-------- TEXTE PROPOSÉ
Le communiqué interobédientiel de la Franc-maçonnerie publié le 27 mai prétend offrir au monde une boussole morale (voir le communiqué https://godf.org/actualites/communiques-de-presse/communique-du-27-mai-2025-trouver-les-voies-de-la-paix-au-proche-orient-appel-solennel-des-francs-macons-et-francs-maconnes-engages-pour-la-fraternite-universelle/). Pourtant, derrière ses formules altières se cache une posture de confort : réciter des principes universels sans jamais regarder la réalité, puis pointer un doigt accusateur vers la seule démocratie du Proche-Orient.
En dénonçant Israël pour une prétendue « punition collective » tout en admonestant mollement le Hamas, les signataires confondent liturgie humaniste et analyse politique. Ils oublient que défendre le droit d’Israël à exister et à se défendre n’est pas une opinion, c’est un minimum éthique dès lors que le 7 octobre a révélé la nature exterminatrice de son adversaire.
----------------
-------- ENREGISTREMENTS
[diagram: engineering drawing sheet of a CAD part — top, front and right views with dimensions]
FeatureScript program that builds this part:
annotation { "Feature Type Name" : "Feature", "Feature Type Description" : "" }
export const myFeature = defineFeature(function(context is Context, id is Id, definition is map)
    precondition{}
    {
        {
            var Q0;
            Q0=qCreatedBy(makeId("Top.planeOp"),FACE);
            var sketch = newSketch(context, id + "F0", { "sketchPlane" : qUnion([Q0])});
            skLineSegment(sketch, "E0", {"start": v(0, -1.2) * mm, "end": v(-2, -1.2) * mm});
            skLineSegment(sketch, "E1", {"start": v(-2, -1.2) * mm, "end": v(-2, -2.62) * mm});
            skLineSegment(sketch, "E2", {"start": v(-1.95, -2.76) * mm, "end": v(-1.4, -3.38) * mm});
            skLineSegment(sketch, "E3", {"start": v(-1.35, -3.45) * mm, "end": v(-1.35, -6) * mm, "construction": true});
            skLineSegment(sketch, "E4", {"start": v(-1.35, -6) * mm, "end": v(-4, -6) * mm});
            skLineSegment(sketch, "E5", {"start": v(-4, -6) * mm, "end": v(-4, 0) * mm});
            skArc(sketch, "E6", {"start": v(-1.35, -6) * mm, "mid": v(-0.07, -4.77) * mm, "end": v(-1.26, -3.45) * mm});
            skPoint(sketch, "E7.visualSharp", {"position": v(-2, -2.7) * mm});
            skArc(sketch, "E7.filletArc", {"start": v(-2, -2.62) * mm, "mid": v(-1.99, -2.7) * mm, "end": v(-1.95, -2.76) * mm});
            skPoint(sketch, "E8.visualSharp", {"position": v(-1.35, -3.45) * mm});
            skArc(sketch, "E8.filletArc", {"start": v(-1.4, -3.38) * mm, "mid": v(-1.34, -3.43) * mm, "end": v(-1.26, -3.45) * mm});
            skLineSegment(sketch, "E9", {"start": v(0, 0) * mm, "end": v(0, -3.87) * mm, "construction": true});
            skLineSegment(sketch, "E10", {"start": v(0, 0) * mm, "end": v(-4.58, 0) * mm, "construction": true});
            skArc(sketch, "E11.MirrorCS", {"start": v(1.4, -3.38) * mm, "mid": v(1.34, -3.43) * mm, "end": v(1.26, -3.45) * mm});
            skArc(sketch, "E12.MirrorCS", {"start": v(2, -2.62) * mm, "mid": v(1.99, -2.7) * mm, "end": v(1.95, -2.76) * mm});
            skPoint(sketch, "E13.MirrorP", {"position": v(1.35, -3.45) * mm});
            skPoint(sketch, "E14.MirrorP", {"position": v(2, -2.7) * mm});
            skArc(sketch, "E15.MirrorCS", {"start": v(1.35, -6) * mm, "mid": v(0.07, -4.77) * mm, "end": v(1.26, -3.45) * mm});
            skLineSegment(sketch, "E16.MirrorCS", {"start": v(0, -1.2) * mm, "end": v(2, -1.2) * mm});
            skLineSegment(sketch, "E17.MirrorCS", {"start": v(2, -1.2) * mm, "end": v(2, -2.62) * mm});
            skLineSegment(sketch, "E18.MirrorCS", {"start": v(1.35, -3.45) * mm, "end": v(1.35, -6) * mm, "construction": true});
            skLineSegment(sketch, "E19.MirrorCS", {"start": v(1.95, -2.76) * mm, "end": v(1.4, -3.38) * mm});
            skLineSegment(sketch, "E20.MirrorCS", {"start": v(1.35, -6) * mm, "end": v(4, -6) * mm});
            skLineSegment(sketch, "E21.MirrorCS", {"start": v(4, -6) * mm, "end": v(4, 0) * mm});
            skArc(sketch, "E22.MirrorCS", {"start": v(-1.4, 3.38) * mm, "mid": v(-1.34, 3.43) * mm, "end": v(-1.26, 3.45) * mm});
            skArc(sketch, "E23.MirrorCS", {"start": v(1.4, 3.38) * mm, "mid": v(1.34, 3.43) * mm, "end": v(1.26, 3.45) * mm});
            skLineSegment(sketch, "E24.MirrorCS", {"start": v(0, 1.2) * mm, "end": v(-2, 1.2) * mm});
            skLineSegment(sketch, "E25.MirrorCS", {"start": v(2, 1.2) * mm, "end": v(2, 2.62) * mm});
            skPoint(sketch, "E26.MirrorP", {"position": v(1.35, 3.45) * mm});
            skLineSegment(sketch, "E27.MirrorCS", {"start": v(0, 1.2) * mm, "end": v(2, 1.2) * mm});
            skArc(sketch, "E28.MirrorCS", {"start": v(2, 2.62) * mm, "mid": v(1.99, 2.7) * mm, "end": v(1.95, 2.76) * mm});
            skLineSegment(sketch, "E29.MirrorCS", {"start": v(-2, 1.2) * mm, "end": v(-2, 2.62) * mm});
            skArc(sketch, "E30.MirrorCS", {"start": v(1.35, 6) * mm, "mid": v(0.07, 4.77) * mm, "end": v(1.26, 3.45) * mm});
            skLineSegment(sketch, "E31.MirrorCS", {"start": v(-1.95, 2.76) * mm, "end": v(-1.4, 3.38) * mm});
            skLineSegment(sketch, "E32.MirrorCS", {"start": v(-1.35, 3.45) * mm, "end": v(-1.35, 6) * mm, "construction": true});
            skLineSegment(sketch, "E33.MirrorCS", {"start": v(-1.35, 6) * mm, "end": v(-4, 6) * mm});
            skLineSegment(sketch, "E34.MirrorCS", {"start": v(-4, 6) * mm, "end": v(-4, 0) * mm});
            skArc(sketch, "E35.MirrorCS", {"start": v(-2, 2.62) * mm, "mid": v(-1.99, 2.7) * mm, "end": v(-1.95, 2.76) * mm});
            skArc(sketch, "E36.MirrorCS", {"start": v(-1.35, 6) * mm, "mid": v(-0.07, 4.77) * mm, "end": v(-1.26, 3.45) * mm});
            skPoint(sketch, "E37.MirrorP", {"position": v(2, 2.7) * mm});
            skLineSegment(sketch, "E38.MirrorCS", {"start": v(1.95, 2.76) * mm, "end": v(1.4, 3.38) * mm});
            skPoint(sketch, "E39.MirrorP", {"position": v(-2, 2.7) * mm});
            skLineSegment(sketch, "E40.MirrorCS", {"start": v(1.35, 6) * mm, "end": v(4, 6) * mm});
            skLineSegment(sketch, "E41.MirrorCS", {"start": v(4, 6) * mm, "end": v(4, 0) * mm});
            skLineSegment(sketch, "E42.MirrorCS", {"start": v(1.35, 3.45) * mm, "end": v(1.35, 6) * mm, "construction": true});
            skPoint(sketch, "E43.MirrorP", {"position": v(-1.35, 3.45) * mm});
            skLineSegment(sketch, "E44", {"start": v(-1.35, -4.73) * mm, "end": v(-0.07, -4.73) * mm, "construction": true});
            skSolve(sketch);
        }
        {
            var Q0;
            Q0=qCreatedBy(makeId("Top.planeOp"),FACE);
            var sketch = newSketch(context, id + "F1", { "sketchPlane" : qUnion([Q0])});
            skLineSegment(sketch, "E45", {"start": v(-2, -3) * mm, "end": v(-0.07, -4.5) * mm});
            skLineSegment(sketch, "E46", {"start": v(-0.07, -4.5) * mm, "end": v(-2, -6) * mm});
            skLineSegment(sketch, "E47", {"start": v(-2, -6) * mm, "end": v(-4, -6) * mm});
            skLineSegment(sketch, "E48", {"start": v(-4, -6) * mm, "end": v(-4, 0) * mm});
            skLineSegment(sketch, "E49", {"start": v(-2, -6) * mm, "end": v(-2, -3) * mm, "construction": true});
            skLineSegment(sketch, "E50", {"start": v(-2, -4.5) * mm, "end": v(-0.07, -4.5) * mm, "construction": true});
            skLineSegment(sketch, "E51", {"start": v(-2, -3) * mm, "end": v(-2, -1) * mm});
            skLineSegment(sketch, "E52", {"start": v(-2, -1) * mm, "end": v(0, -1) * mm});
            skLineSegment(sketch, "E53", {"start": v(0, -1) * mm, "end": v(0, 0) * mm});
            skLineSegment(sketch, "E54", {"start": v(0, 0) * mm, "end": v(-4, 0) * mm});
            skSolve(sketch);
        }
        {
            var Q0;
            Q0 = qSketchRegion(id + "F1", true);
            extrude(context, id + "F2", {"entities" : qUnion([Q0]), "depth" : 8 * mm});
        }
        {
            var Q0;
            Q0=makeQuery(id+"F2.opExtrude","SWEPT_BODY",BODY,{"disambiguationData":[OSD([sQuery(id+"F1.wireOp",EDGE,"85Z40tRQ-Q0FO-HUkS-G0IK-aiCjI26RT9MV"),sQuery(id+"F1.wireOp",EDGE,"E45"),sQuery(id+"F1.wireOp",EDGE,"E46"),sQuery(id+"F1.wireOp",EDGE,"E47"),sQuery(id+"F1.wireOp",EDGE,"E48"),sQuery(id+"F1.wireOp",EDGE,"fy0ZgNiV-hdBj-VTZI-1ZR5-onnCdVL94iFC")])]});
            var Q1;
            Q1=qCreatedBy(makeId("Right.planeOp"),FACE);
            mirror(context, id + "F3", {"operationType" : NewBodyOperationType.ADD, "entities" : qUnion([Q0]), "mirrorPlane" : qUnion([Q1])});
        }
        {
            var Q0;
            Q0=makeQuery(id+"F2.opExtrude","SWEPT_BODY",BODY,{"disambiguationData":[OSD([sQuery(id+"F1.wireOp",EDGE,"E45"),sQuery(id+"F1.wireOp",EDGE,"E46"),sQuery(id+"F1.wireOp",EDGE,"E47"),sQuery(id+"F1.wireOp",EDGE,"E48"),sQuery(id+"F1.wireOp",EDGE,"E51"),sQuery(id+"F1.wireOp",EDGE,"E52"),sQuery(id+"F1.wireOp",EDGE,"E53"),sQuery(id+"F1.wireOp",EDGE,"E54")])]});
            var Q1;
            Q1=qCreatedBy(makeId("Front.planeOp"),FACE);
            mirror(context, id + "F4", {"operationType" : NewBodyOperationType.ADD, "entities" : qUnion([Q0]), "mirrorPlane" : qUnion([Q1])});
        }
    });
----------------
CONSIGNE A: D'après le texte sur le communiqué des francs-maçons, quel jour ce communiqué interobédientiel a-t-il été publié ?
CONSIGNE B: Reprenez le texte sur le communiqué des francs-maçons en rédigeant la suite qui vient après sa dernière phrase.

RÉPONSE ATTENDUE A: Le 27 mai.

RÉPONSE ATTENDUE B:
Le raisonnement est simple : on aime les Juifs, mais à condition qu’ils incarnent l’idéal inaccessible, cette vertu christique qu’aucune autre nation ne supporte qu’en théorie. Israël doit donc être à la fois cible et modèle : on exige qu’il tende l’autre joue, renonce à la victoire, soigne même l’assaillant.
À l’inverse, on infantilise le Hamas, sorte de « pauvre créature », irresponsable, prisonnière d’un contexte qui la dépasse… Cette asymétrie morale relève moins de l’humanisme que d’un paternalisme condescendant : l’Oriental n’aurait pas les moyens de la civilisation, alors autant l’excuser d’avance.
La bonne conscience vient alors se payer de mots.
« Respect inconditionnel de la vie humaine », « rejet absolu de toute vengeance », « proportion et justice » : les mantras du texte s’enchaînent jusqu’à la saturation, sans jamais nommer la stratégie cynique qui consiste à transformer les civils de Gaza en boucliers humains.
Les otages ? Évacués en une ligne cérémonielle. Aussitôt l’hommage rendu, on retourne contre Tsahal l’accusation de brutalité, omettant de mentionner que chaque heure de combat prolonge également l’horreur promise par ceux qui conçoivent des tunnels sous les hôpitaux.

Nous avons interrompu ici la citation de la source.